DIRECTIONS FOR THIS TASK:
Take the material below and output exactly the run of lines from the one containing "M1006,475L1033,518L995,542L970,498Z" down to the one containing "M227,519L251,558L204,587L180,549Z", with both included.

====== THE INPUT ======

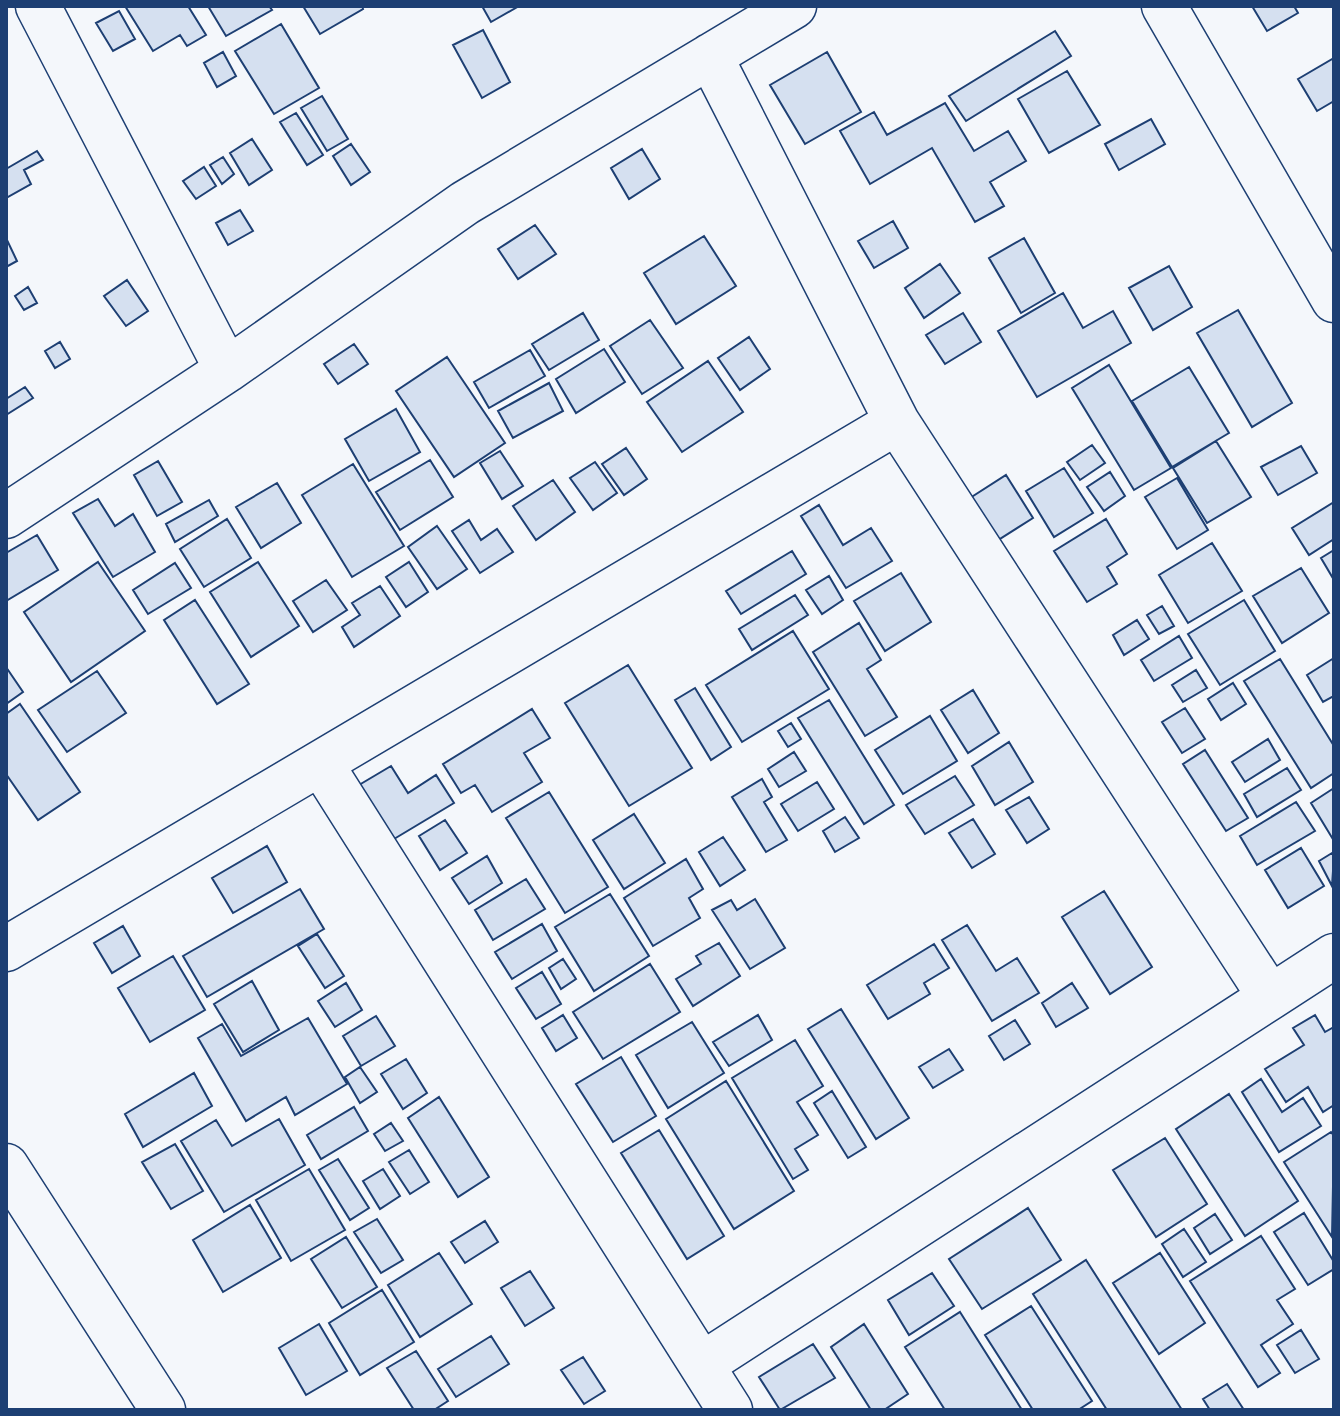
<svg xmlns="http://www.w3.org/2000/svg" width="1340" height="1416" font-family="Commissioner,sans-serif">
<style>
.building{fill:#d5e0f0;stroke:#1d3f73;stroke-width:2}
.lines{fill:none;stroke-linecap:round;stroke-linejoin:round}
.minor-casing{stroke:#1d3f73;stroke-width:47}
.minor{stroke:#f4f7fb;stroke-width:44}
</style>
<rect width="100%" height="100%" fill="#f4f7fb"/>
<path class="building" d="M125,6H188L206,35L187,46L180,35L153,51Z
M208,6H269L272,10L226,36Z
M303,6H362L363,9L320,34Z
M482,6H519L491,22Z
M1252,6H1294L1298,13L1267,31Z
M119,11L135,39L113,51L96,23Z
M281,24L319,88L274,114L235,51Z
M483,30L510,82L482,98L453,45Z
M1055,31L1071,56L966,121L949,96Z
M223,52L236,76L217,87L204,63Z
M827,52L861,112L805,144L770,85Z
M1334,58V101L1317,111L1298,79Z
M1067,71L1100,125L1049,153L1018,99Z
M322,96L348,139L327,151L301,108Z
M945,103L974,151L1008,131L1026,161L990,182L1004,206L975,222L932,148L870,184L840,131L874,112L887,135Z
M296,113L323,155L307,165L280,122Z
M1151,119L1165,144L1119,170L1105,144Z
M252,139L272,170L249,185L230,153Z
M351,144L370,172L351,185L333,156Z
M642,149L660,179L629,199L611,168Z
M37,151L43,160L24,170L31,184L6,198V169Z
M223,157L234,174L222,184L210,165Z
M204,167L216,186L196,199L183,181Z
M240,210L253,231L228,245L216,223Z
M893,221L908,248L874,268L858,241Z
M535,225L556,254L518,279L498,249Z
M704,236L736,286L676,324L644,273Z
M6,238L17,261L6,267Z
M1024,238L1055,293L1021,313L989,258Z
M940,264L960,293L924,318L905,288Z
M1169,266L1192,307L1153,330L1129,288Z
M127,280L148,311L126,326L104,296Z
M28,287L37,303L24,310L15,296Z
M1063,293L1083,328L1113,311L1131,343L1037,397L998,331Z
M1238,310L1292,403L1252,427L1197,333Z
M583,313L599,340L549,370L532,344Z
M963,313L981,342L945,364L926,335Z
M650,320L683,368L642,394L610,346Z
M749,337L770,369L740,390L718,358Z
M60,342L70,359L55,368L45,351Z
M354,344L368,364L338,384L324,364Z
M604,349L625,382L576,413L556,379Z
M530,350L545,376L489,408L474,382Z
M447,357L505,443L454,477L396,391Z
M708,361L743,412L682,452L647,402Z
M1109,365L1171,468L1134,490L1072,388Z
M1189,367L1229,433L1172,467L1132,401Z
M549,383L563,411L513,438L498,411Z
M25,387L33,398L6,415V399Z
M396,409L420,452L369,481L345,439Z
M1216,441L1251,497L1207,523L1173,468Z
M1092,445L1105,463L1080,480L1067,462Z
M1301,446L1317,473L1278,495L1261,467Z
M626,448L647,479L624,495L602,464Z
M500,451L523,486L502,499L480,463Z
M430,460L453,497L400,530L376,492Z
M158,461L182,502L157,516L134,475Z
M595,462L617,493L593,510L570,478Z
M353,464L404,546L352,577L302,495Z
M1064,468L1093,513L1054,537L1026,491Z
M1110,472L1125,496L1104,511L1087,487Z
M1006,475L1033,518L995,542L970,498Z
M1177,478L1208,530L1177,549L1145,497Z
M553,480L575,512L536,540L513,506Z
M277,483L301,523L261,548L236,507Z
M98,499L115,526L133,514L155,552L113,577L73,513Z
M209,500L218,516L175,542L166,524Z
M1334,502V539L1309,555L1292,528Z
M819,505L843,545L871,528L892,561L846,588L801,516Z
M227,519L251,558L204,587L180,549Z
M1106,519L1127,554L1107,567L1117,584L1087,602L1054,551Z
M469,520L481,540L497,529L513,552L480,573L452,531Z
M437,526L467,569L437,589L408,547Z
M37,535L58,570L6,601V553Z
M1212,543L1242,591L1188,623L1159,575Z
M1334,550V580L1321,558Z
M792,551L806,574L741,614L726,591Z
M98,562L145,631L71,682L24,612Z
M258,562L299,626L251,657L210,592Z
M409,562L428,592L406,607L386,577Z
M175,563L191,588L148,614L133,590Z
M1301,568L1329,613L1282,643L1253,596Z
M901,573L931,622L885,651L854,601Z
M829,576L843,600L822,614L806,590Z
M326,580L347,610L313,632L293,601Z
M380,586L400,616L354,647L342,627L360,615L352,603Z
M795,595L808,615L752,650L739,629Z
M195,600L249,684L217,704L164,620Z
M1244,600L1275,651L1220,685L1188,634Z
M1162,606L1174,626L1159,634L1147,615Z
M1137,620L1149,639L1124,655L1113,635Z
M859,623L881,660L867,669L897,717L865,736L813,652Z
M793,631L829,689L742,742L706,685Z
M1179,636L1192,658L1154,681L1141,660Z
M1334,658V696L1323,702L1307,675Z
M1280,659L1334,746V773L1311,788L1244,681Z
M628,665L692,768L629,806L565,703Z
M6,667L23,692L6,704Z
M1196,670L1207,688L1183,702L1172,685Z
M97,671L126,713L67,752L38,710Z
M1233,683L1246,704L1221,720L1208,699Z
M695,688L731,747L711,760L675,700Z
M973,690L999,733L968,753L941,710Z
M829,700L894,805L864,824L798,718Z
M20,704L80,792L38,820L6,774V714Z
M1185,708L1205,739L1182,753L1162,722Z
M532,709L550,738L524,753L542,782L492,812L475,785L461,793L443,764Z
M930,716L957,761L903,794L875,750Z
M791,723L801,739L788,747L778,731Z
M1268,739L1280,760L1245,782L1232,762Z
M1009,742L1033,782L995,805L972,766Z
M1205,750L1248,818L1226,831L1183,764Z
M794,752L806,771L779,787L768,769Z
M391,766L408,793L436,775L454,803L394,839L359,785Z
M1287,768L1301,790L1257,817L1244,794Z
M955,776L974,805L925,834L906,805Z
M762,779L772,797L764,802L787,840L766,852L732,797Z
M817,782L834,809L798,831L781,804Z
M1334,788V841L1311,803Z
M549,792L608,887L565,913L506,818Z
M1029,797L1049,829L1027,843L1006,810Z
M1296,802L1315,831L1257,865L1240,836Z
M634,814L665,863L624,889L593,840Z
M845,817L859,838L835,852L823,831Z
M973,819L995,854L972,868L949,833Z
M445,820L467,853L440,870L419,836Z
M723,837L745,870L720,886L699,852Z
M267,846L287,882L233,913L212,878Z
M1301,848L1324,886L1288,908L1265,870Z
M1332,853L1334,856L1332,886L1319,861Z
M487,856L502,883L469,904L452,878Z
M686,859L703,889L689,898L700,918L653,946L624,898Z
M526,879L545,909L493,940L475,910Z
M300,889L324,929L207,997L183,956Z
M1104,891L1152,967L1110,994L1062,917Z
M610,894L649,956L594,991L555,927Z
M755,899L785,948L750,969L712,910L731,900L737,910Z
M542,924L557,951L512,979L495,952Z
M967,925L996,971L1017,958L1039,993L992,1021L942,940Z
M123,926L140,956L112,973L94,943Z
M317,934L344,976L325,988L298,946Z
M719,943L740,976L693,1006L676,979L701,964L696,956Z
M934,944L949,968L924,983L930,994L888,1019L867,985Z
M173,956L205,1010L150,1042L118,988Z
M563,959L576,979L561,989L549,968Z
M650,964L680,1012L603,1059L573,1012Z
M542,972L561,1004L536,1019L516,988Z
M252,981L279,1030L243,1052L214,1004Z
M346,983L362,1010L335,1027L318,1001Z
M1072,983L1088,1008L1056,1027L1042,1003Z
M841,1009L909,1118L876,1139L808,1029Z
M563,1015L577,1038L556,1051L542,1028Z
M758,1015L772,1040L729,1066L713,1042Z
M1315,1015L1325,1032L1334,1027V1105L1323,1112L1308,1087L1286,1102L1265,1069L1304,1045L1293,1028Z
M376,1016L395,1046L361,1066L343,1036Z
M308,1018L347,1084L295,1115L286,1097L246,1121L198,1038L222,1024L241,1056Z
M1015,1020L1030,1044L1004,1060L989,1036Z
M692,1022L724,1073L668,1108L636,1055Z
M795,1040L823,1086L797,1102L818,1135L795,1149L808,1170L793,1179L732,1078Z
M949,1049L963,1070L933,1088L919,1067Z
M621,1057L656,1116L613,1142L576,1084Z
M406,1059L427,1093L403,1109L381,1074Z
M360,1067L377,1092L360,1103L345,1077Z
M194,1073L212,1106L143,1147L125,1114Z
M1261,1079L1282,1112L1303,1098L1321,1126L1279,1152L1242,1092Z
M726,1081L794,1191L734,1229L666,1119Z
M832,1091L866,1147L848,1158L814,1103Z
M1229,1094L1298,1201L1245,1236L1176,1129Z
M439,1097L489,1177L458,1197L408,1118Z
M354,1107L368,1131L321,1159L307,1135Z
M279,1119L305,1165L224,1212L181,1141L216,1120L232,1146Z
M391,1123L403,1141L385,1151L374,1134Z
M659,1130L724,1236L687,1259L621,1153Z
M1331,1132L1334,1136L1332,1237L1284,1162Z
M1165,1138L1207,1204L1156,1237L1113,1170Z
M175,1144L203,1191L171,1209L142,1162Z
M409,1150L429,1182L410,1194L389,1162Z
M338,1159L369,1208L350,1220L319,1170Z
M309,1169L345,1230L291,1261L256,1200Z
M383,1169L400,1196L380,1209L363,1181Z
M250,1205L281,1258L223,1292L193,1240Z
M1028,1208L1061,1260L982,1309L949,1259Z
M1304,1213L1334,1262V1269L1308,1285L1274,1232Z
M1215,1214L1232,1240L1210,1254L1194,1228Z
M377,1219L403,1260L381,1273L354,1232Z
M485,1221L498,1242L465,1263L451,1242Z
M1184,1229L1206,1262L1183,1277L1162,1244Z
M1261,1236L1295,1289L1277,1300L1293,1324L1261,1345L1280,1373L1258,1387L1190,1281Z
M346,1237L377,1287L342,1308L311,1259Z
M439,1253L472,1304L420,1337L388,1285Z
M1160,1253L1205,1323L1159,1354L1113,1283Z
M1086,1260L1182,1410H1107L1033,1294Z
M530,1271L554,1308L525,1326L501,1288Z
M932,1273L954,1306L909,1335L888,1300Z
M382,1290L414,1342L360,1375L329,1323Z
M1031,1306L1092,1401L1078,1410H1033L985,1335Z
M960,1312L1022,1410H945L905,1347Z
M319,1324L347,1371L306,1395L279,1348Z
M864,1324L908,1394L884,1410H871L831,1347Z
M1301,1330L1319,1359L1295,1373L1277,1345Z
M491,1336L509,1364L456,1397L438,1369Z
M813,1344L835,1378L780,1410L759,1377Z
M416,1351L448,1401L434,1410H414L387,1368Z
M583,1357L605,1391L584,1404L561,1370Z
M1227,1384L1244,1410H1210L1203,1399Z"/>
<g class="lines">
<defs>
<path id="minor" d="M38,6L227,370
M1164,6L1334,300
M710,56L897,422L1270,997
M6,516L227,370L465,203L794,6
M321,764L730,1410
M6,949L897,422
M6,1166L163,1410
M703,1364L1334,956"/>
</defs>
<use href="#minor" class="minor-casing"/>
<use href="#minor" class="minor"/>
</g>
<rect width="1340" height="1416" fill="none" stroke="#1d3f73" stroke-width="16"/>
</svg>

======

ANSWER BOX:
M1006,475L1033,518L995,542L970,498Z
M1177,478L1208,530L1177,549L1145,497Z
M553,480L575,512L536,540L513,506Z
M277,483L301,523L261,548L236,507Z
M98,499L115,526L133,514L155,552L113,577L73,513Z
M209,500L218,516L175,542L166,524Z
M1334,502V539L1309,555L1292,528Z
M819,505L843,545L871,528L892,561L846,588L801,516Z
M227,519L251,558L204,587L180,549Z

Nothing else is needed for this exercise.